**Goal of the exercise:** Please copy the entries below, putting "vernacular name" in place of "common name" everywhere and changing nothing else. Leave the pictures out.

**Data for this task:**

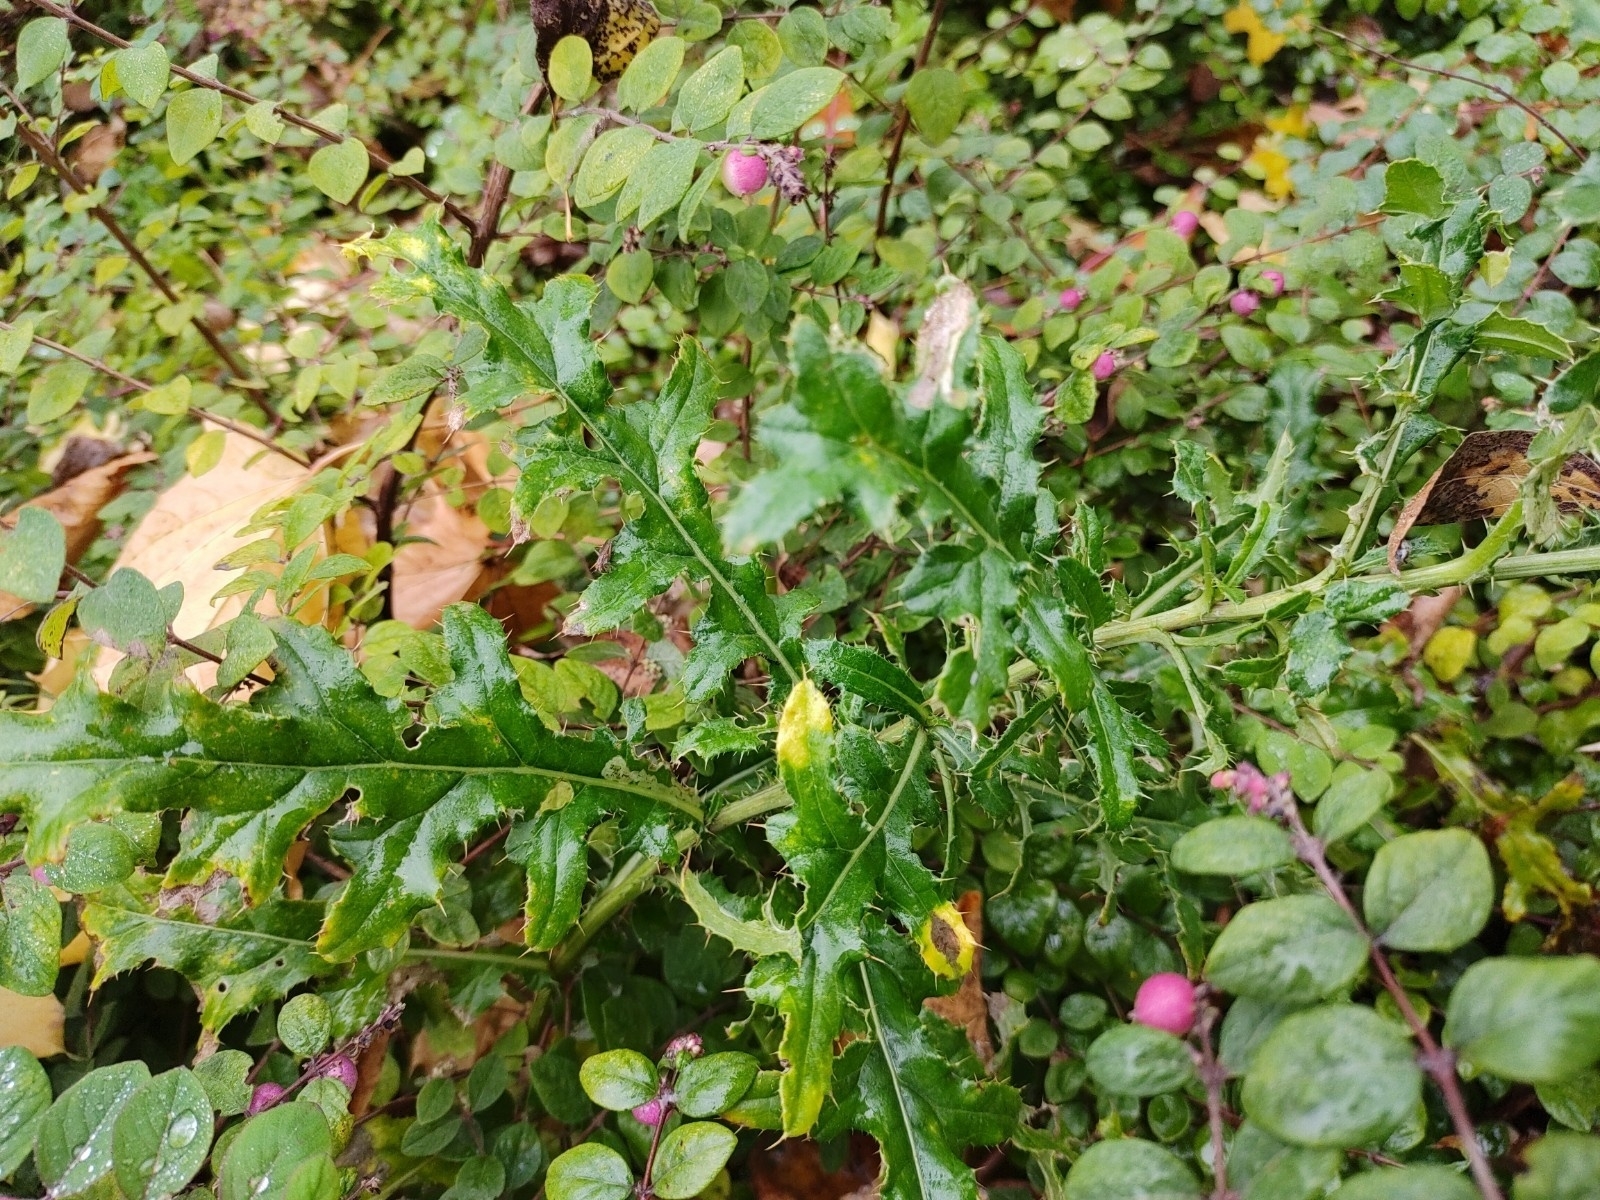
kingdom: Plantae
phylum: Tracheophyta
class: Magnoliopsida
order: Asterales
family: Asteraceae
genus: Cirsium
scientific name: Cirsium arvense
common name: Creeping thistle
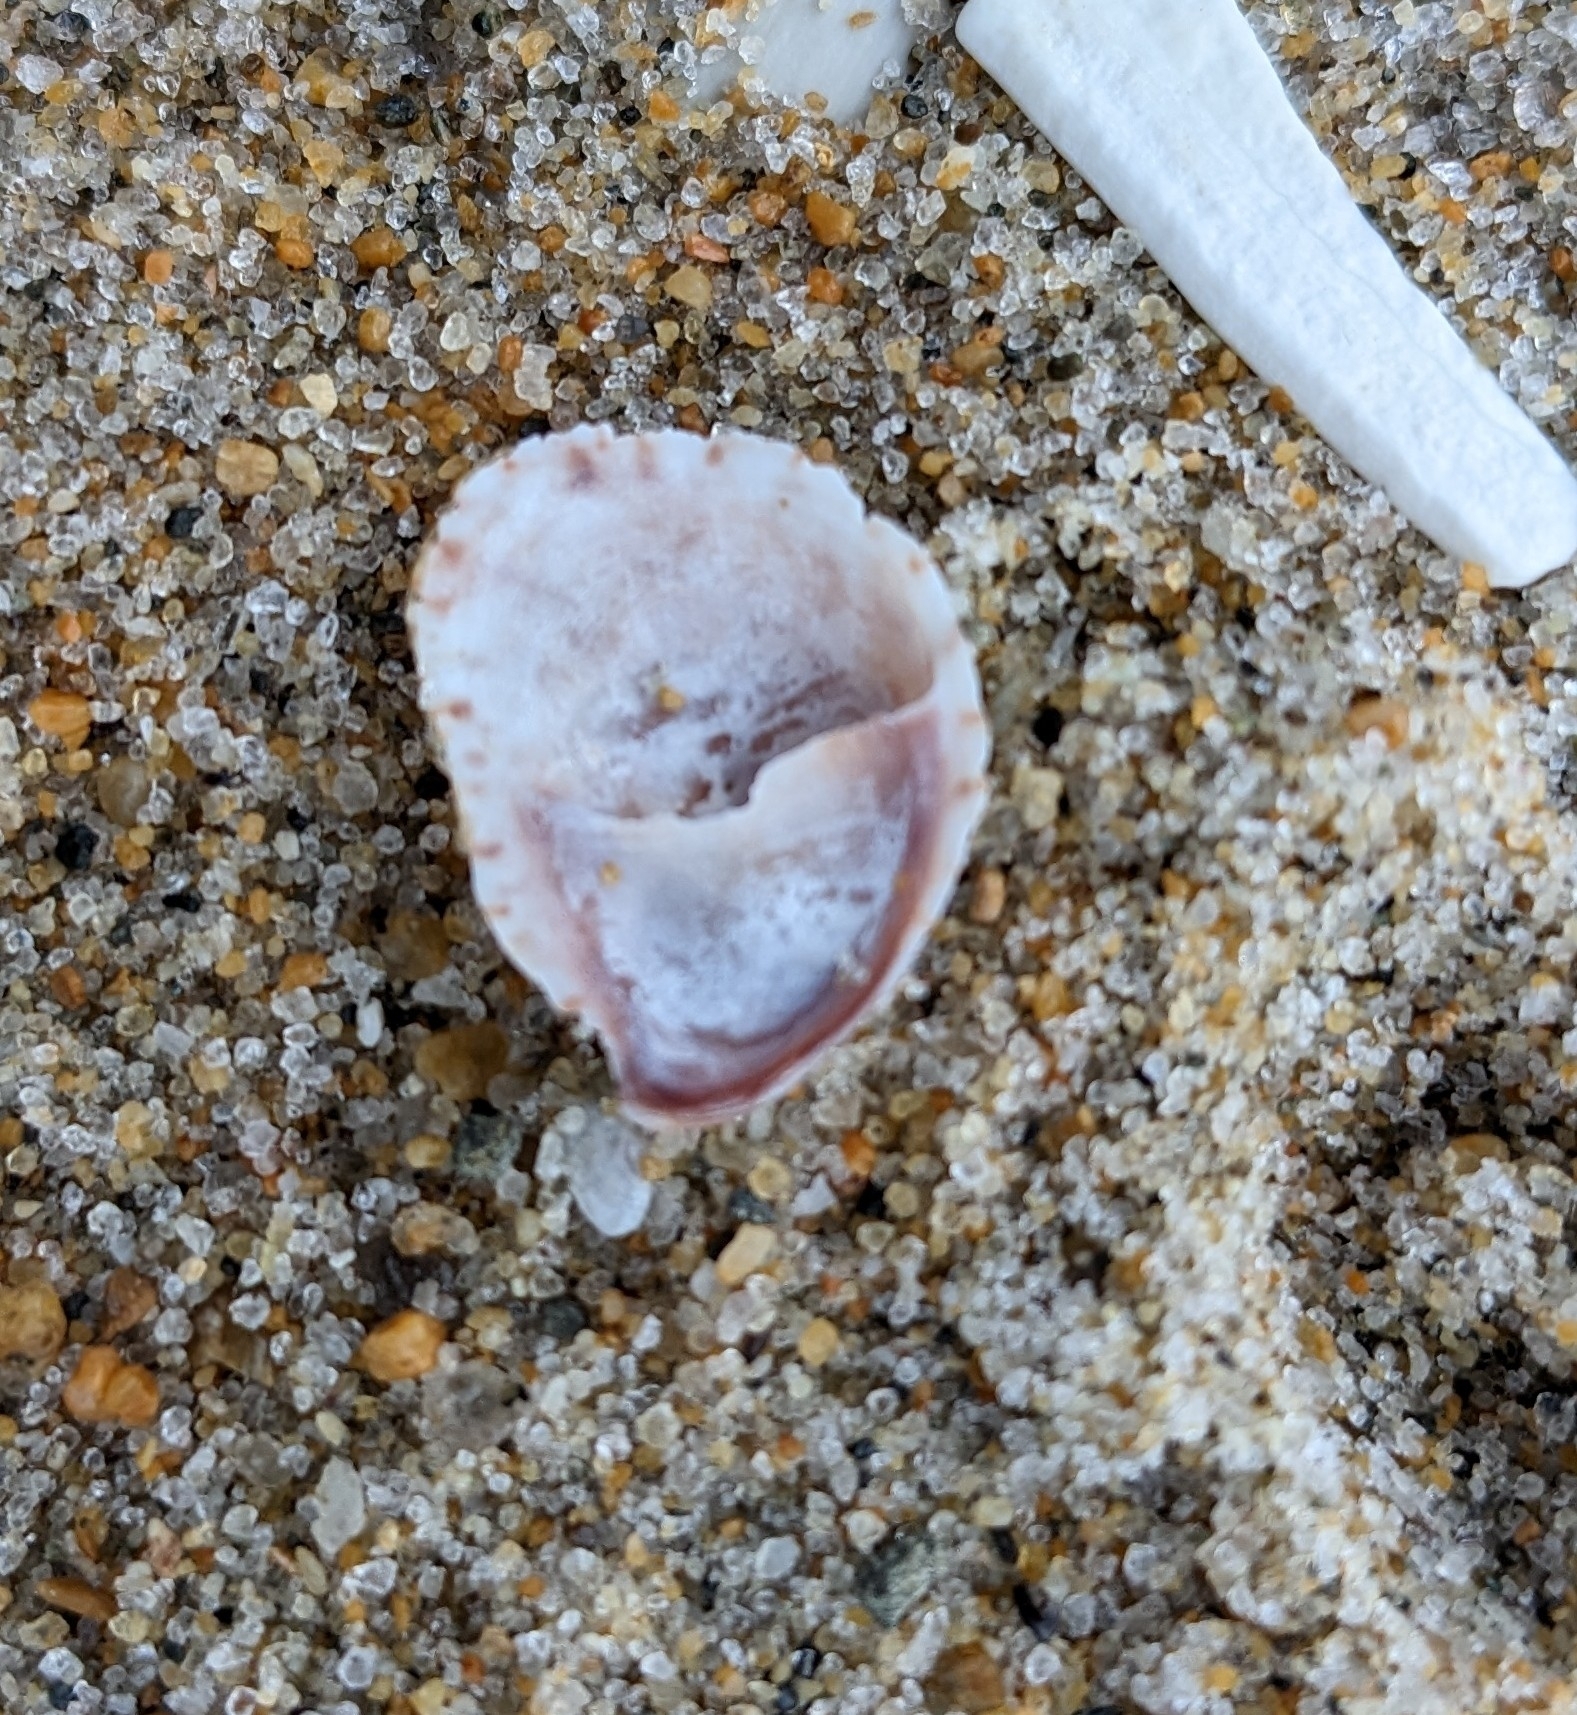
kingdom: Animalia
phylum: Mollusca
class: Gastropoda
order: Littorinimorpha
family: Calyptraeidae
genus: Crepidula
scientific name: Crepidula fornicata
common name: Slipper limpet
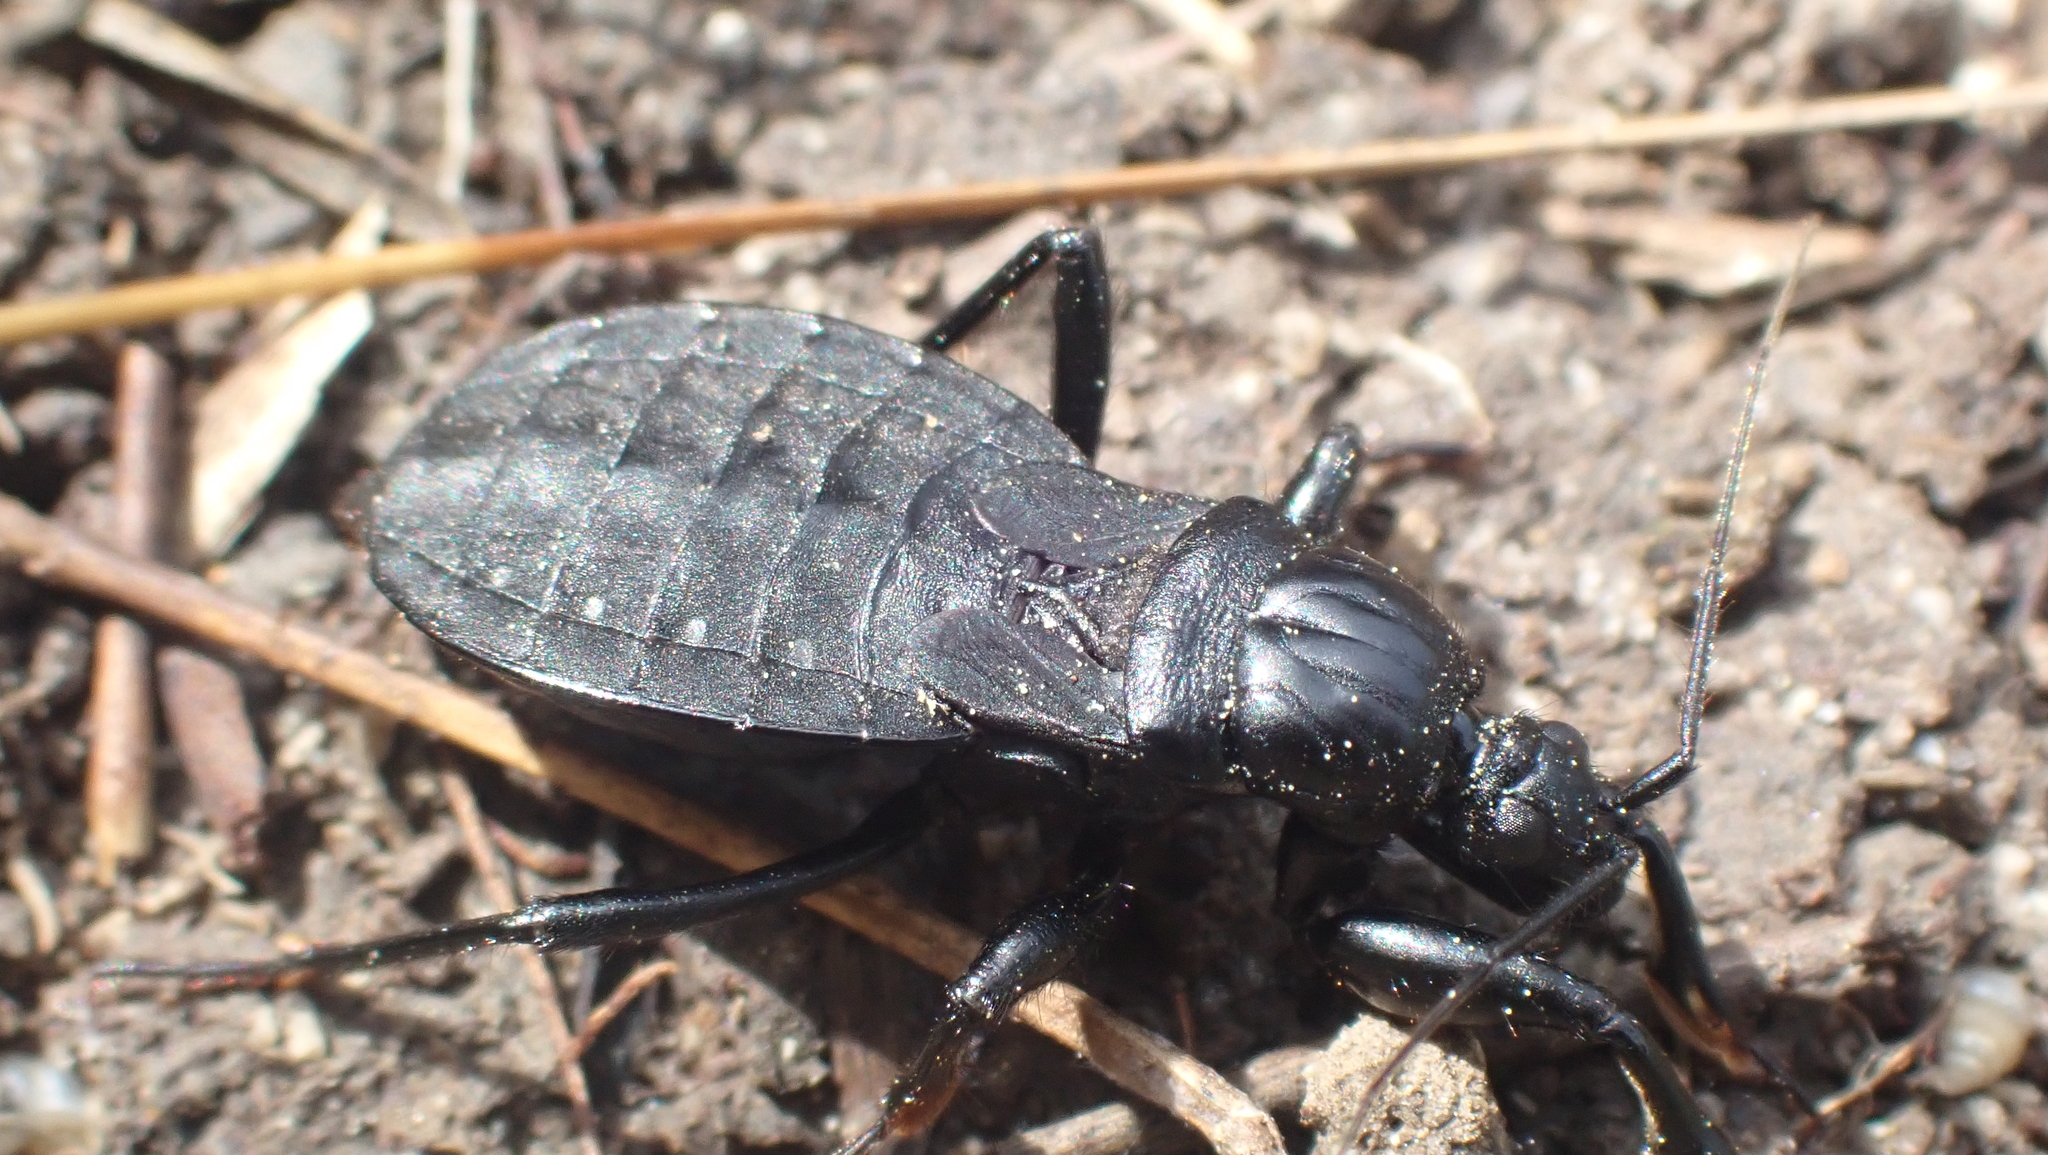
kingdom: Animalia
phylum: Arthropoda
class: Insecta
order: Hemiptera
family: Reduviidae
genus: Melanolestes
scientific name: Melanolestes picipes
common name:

**Response below:**
kingdom: Plantae
phylum: Tracheophyta
class: Magnoliopsida
order: Asterales
family: Asteraceae
genus: Cirsium
scientific name: Cirsium arvense
vernacular name: Creeping thistle
kingdom: Animalia
phylum: Mollusca
class: Gastropoda
order: Littorinimorpha
family: Calyptraeidae
genus: Crepidula
scientific name: Crepidula fornicata
vernacular name: Slipper limpet
kingdom: Animalia
phylum: Arthropoda
class: Insecta
order: Hemiptera
family: Reduviidae
genus: Melanolestes
scientific name: Melanolestes picipes
vernacular name:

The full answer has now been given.